Yogurt Cake

27 Mar

This cake is inspired; simple, light, moist and tasty. A magical alchemy of yogurt, flour, eggs, sugar and oil make this.

  • 1 cup yogurt (200ml)
  • 2 large eggs
  • 1.5 cups sugar (300ml)
  • 1/2 cup oil (100ml)
  • 3 cups flour (600ml)
  • 1 tsp baking powder

Heat an oven to 180-200c (medium-hot).
Bung all the ingredients in a mixing bowl and beat together to form a thick batter. It does not seem to matter which order you put the ingredients in, though for some reason I choose to put the first 4 ingredients in the bowl and beat together before adding the flour and baking powder but it works just as well, as far as I can tell, in any order.
Grease the bottom of a cake tin with a tiny amount of butter or oil and line with a sheet of baking paper cut to size. Pour the batter into the tin and pop into the oven on the lowest shelf. Cook for 30 minutes (in a fan oven and up to 45 minutes in a conventional one) or until a skewer pushed into the cake comes out clean. Remove from the tin and cool on a wire rack (if you can wait that long it is delicious warm).

Recipe Source I got the recipe from an organic miller, at the annual forgotten fruit market in St.

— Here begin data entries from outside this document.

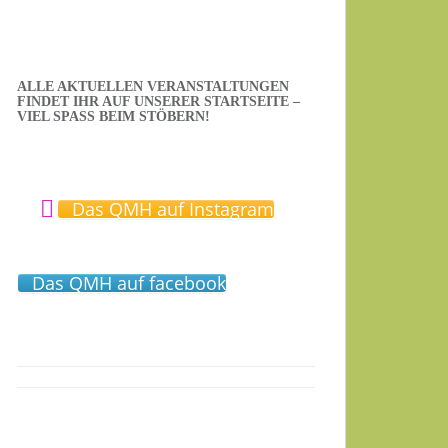
ALLE AKTUELLEN VERANSTALTUNGEN
FINDET IHR AUF UNSERER STARTSEITE –
VIEL SPASS BEIM STÖBERN!
Das QMH auf Instagram
Das QMH auf facebook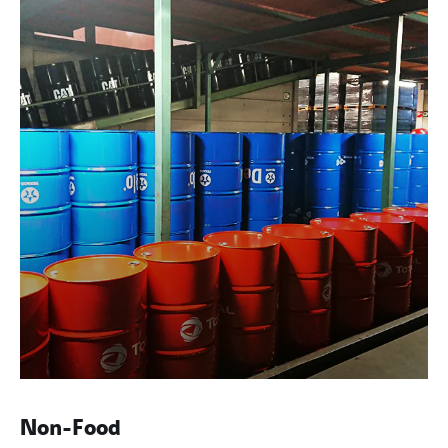
Non-Food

Jean du Gard last winter, where I bought ‘petit épeautre’ flour. The miller had made this cake to demonstrate the flour, known as einkorn wheat in English (Triticum monococcum) and thought to be the oldest and most primitive cultivated wheat. The recipe I was given never quite worked, it was too wet and sweet but I liked the idea of the cake and the taste of the flour and worked on it to get a better consistency and now the balance is just right. I ran out of petit épeautre ages ago and now use just plain patisserie flour or self-raising flour and leave out the baking powder and it still tastes great.
Variations for an aromatic vanilla flavoured cake use vanilla sugar instead of plain or add the grated zest of an orange for a delicious orangey tang.
Note I used cups of 200ml volume and a 26cm diameter cake tin but this recipe is a relational one and if you use a smaller cake tin you could reduce the volume. The original recipe was given to me in the measurement of yogurt pots (150ml) 1 yogurt pot and 3 eggs (1 egg = 50ml) which made the batter too eggy and wet so I have reduced the quantity of eggs and 1 egg to 100ml turns out perfectly.


7 Responses to “Yogurt Cake”

  1. Rosie 27/03/2010 at 11:39 #

    I have it as 1 pot yog, 1 pot veg oil, 2 pots sugar, 3 pots SR flour, 3 eggs, pinch salt. Was told could use flavoured yog. But usually add lemon zest and juice/orange zest and juice or raisins and sprinkle with demarara sugar. Yum

  2. Laura 27/03/2010 at 12:23 #

    Hi Rosie The original I was given was 1 pot yogurt, 2 pots sugar, 3 pots flour, 3 eggs, 1.2 pot oil 1 tsp baking powder. A little different (less oil) but otherwise the same. I'd be interested to see what you think if you try this recipe – I like it better than the one I started with.

  3. Rosie 28/03/2010 at 09:30 #

    Can I just check the oil measurement in your recipe? If a cup is 200ml is 1/2 cup oil, 50ml?

  4. Laura 28/03/2010 at 11:48 #

    oops my mistake Rosie its 100ml and original recipe was half a yogurt pot have changed the error. Thanks for pointing out.

  5. Maria 30/03/2010 at 08:45 #

    I have it pretty similar to Rosie, from my grandmother in Spain – one pot (lemon flavoured) yogurt, 1 pot oil, 2 pot sugar, 3 pots SR flour, 3 eggs, pinch of salt. The yogurt gives it a lovely sponginess. I think it would work better with plain yogurt and using lemon zest though :o)

  6. Vild med have 01/04/2010 at 11:51 #

    I will try this cake. Have you ever tried with some lumps of jam?

  7. Anthony 16/08/2010 at 19:00 #

    I bet this is really nice after eating your Mince and Potato Curry. Thanks again for sharing with us all.